[Human pose keypoint data]
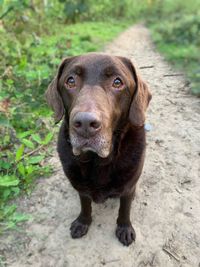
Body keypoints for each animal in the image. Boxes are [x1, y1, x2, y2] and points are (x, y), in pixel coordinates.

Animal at [45, 52, 152, 247]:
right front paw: (83, 222)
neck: (98, 161)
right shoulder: (81, 188)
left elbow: (125, 209)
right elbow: (85, 205)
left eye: (117, 82)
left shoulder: (128, 188)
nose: (85, 124)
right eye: (70, 81)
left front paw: (124, 228)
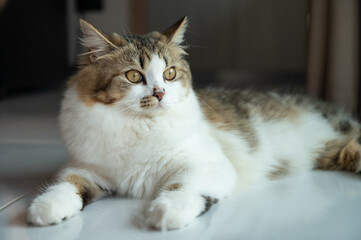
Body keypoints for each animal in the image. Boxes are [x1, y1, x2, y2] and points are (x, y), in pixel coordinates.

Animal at [26, 16, 360, 231]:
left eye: (170, 74)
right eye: (134, 76)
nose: (160, 93)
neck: (138, 127)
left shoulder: (206, 163)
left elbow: (182, 186)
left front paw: (166, 212)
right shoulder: (87, 168)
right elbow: (66, 186)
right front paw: (45, 209)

TASK PROMPT: Wherever the word "elbow" turns up in the records, copy out the line it is on.

RESPONSE:
left elbow: (125, 209)
right elbow: (85, 205)
left elbow: (182, 186)
right elbow: (66, 186)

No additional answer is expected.